>> start DATA

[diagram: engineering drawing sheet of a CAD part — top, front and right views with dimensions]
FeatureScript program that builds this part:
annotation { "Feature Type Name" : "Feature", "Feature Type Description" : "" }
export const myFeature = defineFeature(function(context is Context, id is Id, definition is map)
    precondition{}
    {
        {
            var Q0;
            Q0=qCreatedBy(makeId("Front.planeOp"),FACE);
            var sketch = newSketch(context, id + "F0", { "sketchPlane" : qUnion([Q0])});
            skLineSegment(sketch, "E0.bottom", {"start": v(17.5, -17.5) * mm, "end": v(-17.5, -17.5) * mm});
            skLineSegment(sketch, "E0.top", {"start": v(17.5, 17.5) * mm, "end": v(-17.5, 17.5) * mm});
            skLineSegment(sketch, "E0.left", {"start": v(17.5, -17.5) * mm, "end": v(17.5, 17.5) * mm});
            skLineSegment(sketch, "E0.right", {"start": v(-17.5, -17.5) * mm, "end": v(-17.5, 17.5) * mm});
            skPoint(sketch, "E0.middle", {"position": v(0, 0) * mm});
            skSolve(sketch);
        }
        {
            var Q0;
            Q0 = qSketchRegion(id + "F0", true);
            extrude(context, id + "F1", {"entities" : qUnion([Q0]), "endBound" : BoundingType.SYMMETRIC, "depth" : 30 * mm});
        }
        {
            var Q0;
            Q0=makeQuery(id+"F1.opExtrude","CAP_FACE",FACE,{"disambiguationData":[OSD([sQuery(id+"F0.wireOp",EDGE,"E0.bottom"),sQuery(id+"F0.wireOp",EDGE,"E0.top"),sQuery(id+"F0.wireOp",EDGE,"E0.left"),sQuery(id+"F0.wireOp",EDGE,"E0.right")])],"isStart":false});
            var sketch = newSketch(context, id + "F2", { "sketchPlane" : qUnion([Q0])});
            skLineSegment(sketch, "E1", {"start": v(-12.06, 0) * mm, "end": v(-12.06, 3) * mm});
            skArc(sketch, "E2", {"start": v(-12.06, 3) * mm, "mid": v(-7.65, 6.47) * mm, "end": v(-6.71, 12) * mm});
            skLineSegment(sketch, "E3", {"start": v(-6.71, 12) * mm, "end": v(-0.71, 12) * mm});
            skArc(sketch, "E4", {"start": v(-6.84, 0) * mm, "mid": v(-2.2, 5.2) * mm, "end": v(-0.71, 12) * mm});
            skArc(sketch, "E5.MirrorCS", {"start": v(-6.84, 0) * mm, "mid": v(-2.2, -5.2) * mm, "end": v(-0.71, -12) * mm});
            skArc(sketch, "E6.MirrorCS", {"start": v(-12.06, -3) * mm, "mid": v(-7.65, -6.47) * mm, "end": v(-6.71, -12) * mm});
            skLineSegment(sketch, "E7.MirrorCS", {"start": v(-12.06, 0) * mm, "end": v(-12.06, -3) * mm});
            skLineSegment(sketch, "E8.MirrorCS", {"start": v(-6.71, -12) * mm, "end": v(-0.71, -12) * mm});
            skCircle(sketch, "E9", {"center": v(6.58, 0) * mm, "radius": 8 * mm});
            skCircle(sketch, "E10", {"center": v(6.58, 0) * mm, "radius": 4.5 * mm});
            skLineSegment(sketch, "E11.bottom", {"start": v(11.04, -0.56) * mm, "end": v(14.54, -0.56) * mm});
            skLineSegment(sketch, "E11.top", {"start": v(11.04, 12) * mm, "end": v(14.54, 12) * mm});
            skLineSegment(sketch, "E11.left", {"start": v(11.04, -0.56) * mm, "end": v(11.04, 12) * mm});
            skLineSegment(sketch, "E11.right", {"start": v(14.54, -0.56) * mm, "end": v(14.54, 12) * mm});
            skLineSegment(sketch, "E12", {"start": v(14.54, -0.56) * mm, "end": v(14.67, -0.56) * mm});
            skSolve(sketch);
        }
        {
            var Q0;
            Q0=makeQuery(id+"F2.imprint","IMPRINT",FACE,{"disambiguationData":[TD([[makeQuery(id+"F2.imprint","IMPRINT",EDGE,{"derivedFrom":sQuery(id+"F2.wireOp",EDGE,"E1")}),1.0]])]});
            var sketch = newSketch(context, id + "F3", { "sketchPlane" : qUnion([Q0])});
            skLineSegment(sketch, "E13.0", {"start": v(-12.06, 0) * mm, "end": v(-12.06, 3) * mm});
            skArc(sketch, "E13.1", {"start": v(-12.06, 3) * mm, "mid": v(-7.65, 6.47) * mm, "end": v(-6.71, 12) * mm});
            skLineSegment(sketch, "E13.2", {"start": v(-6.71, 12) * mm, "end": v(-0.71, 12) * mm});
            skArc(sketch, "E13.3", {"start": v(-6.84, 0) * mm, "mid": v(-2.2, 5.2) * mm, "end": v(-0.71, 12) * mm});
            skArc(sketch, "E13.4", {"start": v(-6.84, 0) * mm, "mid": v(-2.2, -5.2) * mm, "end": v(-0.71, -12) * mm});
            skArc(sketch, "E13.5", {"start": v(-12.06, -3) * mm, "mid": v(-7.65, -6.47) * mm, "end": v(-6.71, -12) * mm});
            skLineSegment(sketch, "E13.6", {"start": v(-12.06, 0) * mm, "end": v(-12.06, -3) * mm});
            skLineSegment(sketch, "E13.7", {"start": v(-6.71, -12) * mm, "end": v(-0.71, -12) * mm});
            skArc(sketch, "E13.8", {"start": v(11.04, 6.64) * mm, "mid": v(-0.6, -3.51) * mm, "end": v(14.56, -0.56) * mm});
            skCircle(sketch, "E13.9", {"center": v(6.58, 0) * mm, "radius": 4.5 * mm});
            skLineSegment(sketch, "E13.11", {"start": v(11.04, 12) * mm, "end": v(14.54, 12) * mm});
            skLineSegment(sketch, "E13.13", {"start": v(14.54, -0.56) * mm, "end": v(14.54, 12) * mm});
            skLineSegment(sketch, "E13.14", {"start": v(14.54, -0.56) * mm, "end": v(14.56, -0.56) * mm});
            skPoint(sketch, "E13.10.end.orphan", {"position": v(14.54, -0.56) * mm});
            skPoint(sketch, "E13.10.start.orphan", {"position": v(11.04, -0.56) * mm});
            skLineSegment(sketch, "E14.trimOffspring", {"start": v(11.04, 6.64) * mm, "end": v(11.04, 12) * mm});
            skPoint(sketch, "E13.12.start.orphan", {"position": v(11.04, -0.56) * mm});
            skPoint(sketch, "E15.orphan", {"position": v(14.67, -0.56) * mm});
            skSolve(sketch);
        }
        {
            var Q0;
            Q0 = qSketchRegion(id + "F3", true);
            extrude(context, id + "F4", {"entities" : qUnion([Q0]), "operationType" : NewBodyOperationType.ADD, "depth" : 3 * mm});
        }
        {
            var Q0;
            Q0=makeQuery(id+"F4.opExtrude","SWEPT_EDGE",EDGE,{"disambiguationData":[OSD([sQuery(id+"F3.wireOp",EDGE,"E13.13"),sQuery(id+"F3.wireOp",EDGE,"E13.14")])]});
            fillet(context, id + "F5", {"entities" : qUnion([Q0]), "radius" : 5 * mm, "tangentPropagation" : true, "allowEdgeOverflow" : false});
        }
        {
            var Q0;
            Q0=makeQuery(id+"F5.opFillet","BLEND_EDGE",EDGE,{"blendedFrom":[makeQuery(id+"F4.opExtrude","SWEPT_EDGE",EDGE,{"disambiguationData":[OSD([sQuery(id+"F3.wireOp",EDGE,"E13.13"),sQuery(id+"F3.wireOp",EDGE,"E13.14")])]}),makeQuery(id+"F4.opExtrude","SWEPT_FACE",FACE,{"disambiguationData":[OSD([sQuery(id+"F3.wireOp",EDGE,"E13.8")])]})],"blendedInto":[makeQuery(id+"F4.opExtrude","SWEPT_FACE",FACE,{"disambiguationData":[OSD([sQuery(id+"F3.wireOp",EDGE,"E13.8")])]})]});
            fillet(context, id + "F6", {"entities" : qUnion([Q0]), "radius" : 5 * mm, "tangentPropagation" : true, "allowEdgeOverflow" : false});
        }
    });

>> end DATA

AIM
Report every line of the records above that contains the string "center", with case counting.

FINAL RESULT
            skCircle(sketch, "E9", {"center": v(6.58, 0) * mm, "radius": 8 * mm});
            skCircle(sketch, "E10", {"center": v(6.58, 0) * mm, "radius": 4.5 * mm});
            skCircle(sketch, "E13.9", {"center": v(6.58, 0) * mm, "radius": 4.5 * mm});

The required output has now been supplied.